→ **Requirements**:
Copy the data below line for line, changing nothing.

[Data records]

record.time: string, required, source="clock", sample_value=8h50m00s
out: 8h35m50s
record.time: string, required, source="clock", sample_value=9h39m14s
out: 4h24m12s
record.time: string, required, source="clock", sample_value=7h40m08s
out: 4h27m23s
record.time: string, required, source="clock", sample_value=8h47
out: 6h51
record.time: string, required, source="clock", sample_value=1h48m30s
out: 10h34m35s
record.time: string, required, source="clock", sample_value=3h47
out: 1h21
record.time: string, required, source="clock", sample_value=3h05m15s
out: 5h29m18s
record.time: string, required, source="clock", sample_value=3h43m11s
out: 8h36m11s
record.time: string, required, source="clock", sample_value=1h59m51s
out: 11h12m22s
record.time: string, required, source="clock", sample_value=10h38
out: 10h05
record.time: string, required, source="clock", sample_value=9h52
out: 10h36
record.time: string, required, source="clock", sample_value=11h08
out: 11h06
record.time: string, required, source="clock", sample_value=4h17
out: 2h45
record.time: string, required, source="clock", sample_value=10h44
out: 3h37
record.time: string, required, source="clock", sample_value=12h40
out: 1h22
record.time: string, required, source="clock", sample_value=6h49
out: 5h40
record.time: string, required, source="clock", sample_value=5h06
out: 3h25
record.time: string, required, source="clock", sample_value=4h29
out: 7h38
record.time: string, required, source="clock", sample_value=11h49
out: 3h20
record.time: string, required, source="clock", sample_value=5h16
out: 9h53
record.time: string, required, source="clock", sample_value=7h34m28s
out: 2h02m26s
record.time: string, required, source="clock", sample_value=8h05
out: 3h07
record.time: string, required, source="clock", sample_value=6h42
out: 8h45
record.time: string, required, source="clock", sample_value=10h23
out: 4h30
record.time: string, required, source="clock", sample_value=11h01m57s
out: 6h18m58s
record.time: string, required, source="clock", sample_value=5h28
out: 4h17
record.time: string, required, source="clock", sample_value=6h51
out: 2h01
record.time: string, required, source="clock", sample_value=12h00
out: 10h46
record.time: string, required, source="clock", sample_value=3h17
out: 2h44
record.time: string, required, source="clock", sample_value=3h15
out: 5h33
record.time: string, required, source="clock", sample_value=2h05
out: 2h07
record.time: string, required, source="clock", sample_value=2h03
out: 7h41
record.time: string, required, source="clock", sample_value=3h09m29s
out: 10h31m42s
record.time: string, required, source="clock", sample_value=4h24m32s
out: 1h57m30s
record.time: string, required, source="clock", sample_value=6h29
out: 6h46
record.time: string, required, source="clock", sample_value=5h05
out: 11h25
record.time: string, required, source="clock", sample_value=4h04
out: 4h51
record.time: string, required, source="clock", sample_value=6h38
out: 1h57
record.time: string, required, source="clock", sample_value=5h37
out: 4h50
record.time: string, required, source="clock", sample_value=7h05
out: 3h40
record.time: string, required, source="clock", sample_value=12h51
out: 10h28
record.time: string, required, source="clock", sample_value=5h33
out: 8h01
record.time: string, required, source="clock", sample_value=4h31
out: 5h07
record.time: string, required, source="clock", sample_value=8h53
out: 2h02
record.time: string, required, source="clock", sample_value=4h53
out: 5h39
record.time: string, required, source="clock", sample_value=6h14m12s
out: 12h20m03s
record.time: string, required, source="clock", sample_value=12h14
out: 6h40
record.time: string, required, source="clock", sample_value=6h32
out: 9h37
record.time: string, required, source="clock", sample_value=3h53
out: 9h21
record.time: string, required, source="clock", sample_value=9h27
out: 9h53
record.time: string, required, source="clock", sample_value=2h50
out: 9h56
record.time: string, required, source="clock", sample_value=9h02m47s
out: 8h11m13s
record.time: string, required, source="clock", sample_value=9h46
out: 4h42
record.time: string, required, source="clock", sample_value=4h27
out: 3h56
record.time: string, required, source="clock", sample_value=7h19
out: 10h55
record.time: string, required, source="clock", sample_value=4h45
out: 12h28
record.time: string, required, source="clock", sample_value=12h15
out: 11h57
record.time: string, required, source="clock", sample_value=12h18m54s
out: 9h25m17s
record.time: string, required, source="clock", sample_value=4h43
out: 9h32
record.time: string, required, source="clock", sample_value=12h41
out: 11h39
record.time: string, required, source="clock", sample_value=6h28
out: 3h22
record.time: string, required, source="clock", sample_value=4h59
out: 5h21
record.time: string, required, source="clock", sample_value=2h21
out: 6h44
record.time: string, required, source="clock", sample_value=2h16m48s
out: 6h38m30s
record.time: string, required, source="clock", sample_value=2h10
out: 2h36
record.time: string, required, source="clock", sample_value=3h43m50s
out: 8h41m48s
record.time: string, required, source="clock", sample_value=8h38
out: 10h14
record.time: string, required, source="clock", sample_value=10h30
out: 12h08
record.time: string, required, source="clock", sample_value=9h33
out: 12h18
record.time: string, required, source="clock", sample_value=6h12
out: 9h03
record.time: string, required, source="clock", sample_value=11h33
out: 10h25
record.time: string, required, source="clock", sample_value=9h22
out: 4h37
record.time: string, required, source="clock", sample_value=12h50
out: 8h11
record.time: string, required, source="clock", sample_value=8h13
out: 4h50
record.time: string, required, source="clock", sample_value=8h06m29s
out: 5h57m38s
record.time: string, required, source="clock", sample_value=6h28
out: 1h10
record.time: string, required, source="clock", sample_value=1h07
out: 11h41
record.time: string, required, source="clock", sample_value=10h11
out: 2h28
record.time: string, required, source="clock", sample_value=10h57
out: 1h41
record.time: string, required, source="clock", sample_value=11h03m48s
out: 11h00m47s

→ **Result of the task**:
record.time: string, required, source="clock", sample_value=8h50m00s
out: 8h35m50s
record.time: string, required, source="clock", sample_value=9h39m14s
out: 4h24m12s
record.time: string, required, source="clock", sample_value=7h40m08s
out: 4h27m23s
record.time: string, required, source="clock", sample_value=8h47
out: 6h51
record.time: string, required, source="clock", sample_value=1h48m30s
out: 10h34m35s
record.time: string, required, source="clock", sample_value=3h47
out: 1h21
record.time: string, required, source="clock", sample_value=3h05m15s
out: 5h29m18s
record.time: string, required, source="clock", sample_value=3h43m11s
out: 8h36m11s
record.time: string, required, source="clock", sample_value=1h59m51s
out: 11h12m22s
record.time: string, required, source="clock", sample_value=10h38
out: 10h05
record.time: string, required, source="clock", sample_value=9h52
out: 10h36
record.time: string, required, source="clock", sample_value=11h08
out: 11h06
record.time: string, required, source="clock", sample_value=4h17
out: 2h45
record.time: string, required, source="clock", sample_value=10h44
out: 3h37
record.time: string, required, source="clock", sample_value=12h40
out: 1h22
record.time: string, required, source="clock", sample_value=6h49
out: 5h40
record.time: string, required, source="clock", sample_value=5h06
out: 3h25
record.time: string, required, source="clock", sample_value=4h29
out: 7h38
record.time: string, required, source="clock", sample_value=11h49
out: 3h20
record.time: string, required, source="clock", sample_value=5h16
out: 9h53
record.time: string, required, source="clock", sample_value=7h34m28s
out: 2h02m26s
record.time: string, required, source="clock", sample_value=8h05
out: 3h07
record.time: string, required, source="clock", sample_value=6h42
out: 8h45
record.time: string, required, source="clock", sample_value=10h23
out: 4h30
record.time: string, required, source="clock", sample_value=11h01m57s
out: 6h18m58s
record.time: string, required, source="clock", sample_value=5h28
out: 4h17
record.time: string, required, source="clock", sample_value=6h51
out: 2h01
record.time: string, required, source="clock", sample_value=12h00
out: 10h46
record.time: string, required, source="clock", sample_value=3h17
out: 2h44
record.time: string, required, source="clock", sample_value=3h15
out: 5h33
record.time: string, required, source="clock", sample_value=2h05
out: 2h07
record.time: string, required, source="clock", sample_value=2h03
out: 7h41
record.time: string, required, source="clock", sample_value=3h09m29s
out: 10h31m42s
record.time: string, required, source="clock", sample_value=4h24m32s
out: 1h57m30s
record.time: string, required, source="clock", sample_value=6h29
out: 6h46
record.time: string, required, source="clock", sample_value=5h05
out: 11h25
record.time: string, required, source="clock", sample_value=4h04
out: 4h51
record.time: string, required, source="clock", sample_value=6h38
out: 1h57
record.time: string, required, source="clock", sample_value=5h37
out: 4h50
record.time: string, required, source="clock", sample_value=7h05
out: 3h40
record.time: string, required, source="clock", sample_value=12h51
out: 10h28
record.time: string, required, source="clock", sample_value=5h33
out: 8h01
record.time: string, required, source="clock", sample_value=4h31
out: 5h07
record.time: string, required, source="clock", sample_value=8h53
out: 2h02
record.time: string, required, source="clock", sample_value=4h53
out: 5h39
record.time: string, required, source="clock", sample_value=6h14m12s
out: 12h20m03s
record.time: string, required, source="clock", sample_value=12h14
out: 6h40
record.time: string, required, source="clock", sample_value=6h32
out: 9h37
record.time: string, required, source="clock", sample_value=3h53
out: 9h21
record.time: string, required, source="clock", sample_value=9h27
out: 9h53
record.time: string, required, source="clock", sample_value=2h50
out: 9h56
record.time: string, required, source="clock", sample_value=9h02m47s
out: 8h11m13s
record.time: string, required, source="clock", sample_value=9h46
out: 4h42
record.time: string, required, source="clock", sample_value=4h27
out: 3h56
record.time: string, required, source="clock", sample_value=7h19
out: 10h55
record.time: string, required, source="clock", sample_value=4h45
out: 12h28
record.time: string, required, source="clock", sample_value=12h15
out: 11h57
record.time: string, required, source="clock", sample_value=12h18m54s
out: 9h25m17s
record.time: string, required, source="clock", sample_value=4h43
out: 9h32
record.time: string, required, source="clock", sample_value=12h41
out: 11h39
record.time: string, required, source="clock", sample_value=6h28
out: 3h22
record.time: string, required, source="clock", sample_value=4h59
out: 5h21
record.time: string, required, source="clock", sample_value=2h21
out: 6h44
record.time: string, required, source="clock", sample_value=2h16m48s
out: 6h38m30s
record.time: string, required, source="clock", sample_value=2h10
out: 2h36
record.time: string, required, source="clock", sample_value=3h43m50s
out: 8h41m48s
record.time: string, required, source="clock", sample_value=8h38
out: 10h14
record.time: string, required, source="clock", sample_value=10h30
out: 12h08
record.time: string, required, source="clock", sample_value=9h33
out: 12h18
record.time: string, required, source="clock", sample_value=6h12
out: 9h03
record.time: string, required, source="clock", sample_value=11h33
out: 10h25
record.time: string, required, source="clock", sample_value=9h22
out: 4h37
record.time: string, required, source="clock", sample_value=12h50
out: 8h11
record.time: string, required, source="clock", sample_value=8h13
out: 4h50
record.time: string, required, source="clock", sample_value=8h06m29s
out: 5h57m38s
record.time: string, required, source="clock", sample_value=6h28
out: 1h10
record.time: string, required, source="clock", sample_value=1h07
out: 11h41
record.time: string, required, source="clock", sample_value=10h11
out: 2h28
record.time: string, required, source="clock", sample_value=10h57
out: 1h41
record.time: string, required, source="clock", sample_value=11h03m48s
out: 11h00m47s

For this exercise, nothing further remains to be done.